Arbitration Clause Terminates ITC Investigation Where Assertion Was Not "Wholly Groundless"

Thanks to PatRacer for pointing out CERTAIN PESTICIDES AND PRODUCTS CONTAINING CLOTHIANIDIN, USITC Inv. No. 337-TA-634, (Order No. 5, May 8, 008) where an unreviewed initial determination from Administrative Law Judge Bullock terminated the investigation for the existence of an arbitration agreement:

In determining whether to stay or termination an investigation in favor of arbitration, the undersigned [ALJ] must “first inquire as to who has the primary
power to decide arbitrability under the parties’ agreement.” Qualcomm Inc. v.
Nokia Corp., 466 F.3d 1366, 1371 (Fed. Cir. 2006) [pdf]. If the parties did not clearly and unmistakably intend to delegate the arbitrability decision to an arbitrator, then the undersigned must undertake a full arbitrability inquiry. Id. If the parties have clearly and unmistakably intended to delegate the arbitrability decision to an arbitrator, then the undersigned must make a secondary inquiry to determine whether the assertion of arbitrability is “wholly groundless.” Id.

. . . In Qualcomm, the license at issue similarly incorporated specific arbitration rules. 466 F.3d at 1372-73. Like the ICC Rules, the incorporated arbitration rules in Qualcomm made clear that the arbitral tribunal determined its own jurisdiction. Id. The court found that the incorporation of the arbitration rules into the license agreement demonstrated that the parties clearly and unmistakably intended to delegate the issue of arbitrability to an arbitrator. Id. at 1373. Because there is a similar situation here, the undersigned finds that the parties have clearly and unmistakably delegated the determination of arbitrability to the arbitrator. See also Shaw Group Inc. v. TripleJine Int'l Corp., 322 F.3d 115, 122 (2d Cir. 2003) (finding that the incorporation of the ICC Rules into a license agreement evidenced the parties’ intent to delegate arbitrability to the arbitrator.

. . . The “wholly groundless” inquiry is a limited one, and is not intended to be a actual determination of arbitrability:

"[I]n undertaking the “wholly groundless” inquiry, the district court should look to the scope of the arbitration clause and the precise issues that the moving party asserts are subject to arbitration. Because any inquiry beyond a “wholly groundless” test would invade the province of the arbitrator ... the district court need not, and should not, determine whether Nokia’s defenses are in fact arbitrable. "
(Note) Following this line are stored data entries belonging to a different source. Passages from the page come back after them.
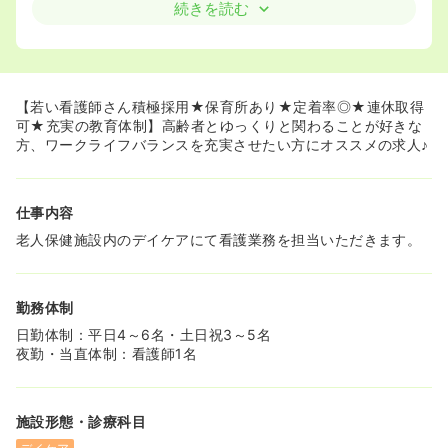
日頃抱いている思いを互いに語り合い、学び合う場を定期
続きを読む
的に設けているので、職員同士の風通しも良く、やりがい
を感じながら楽しく働けますよ♪
≪ママさんナース必見！≫
◆法人として2018年に「あおぞら保育園」を開園！0-2歳
【若い看護師さん積極採用★保育所あり★定着率◎★連休取得
のお子さんがいらっしゃる方は、お子さんを預けながら安
可★充実の教育体制】高齢者とゆっくりと関わることが好きな
心して働くことができます！
方、ワークライフバランスを充実させたい方にオススメの求人♪
◆実際に現職のママさんナースも在籍しています。また、
育休産休からの復帰実績もあり、子育てしながら働くママ
さんナースを応援する風土があります！
仕事内容
≪ワークライフバランスも実現！≫
老人保健施設内のデイケアにて看護業務を担当いただきます。
◆有給消化率がよく、有給を使って連休を取得し、海外旅
行に行く職員の方もいらっしゃいます♪
◆残業はもほとんどなく、仕事後のプライベートな時間も
勤務体制
充実させることができます！
日勤体制：平日4～6名・土日祝3～5名
夜勤・当直体制：看護師1名
施設形態・診療科目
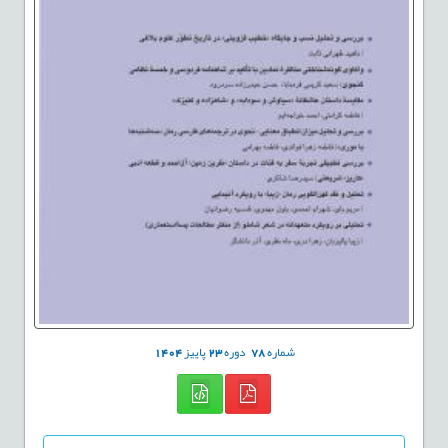
شماره
78
دوره
23
پاییز
1404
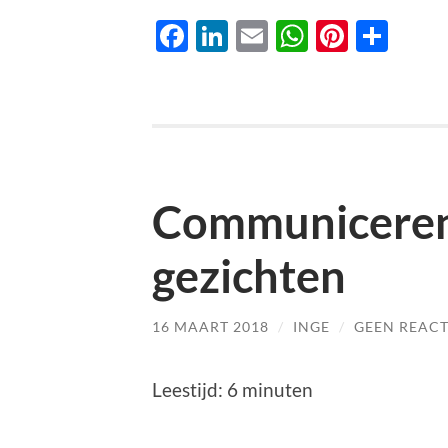
Facebook
LinkedIn
Email
WhatsAp
Pinter
Del
Communiceren
gezichten
16 MAART 2018
/
INGE
/
GEEN REACT
Leestijd:
6
minuten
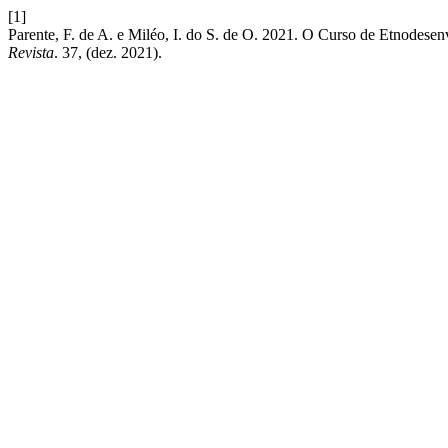
[1]
Parente, F. de A. e Miléo, I. do S. de O. 2021. O Curso de Etnodesenv
Revista
. 37, (dez. 2021).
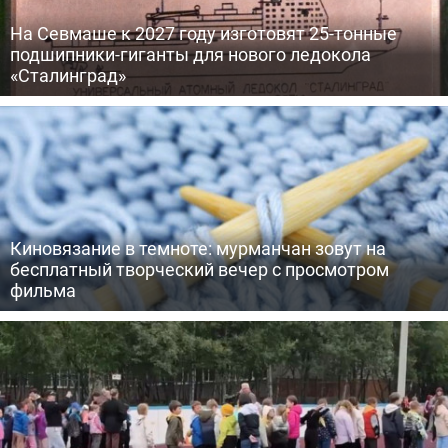
На Севмаше к 2027 году изготовят 25-тонные
подшипники-гиганты для нового ледокола
«Сталинград»
Киновязание в темноте: мурманчан зовут на
бесплатный творческий вечер с просмотром
фильма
Qualcomm, 466 F.3d at 1374. Examining the license, the undersigned finds that the “arising out of or relating to” language in the arbitration clause supports a broad interpretation. Certain Nickel Metal Hydride Consumer Batteries, Components Thereof and Consumer Electronic Products Containing Same, Inv. No. 337-TA-579, Order No. 4, at 6, n. 6 (May 30,2007) (stating that “arising out of’ arbitration clauses are interpreted broadly).

The undersigned acknowledges that there are still many issues to be resolved before the arbitrability determination can be made. . . . Further, the parties provide no discussion as to whether Respondents’ thiamethoxam products can be made in such a way so as to not allegedly infringe the ‘404 patent. This fact will be relevant in determining whether Respondents’ license rights would be truly derogated by a finding of infringement of the ‘404 patent. These questions, and others, will be addressed and resolved by the arbitrator during the arbitrability analysis. Because the parties have delegated the question of arbitrability to the arbitrator, the undersigned cannot and will not resolve these issues. See Qualcomm, 466 F.3d at 1374. The undersigned is restricted to the limited “wholly groundless” inquiry, and Respondents have shown that their arbitration claim is not wholly groundless.7

footnote 7. If the arbitrator determines that the dispute is not subject to arbitration, then Complainants are free to re-file their complaint.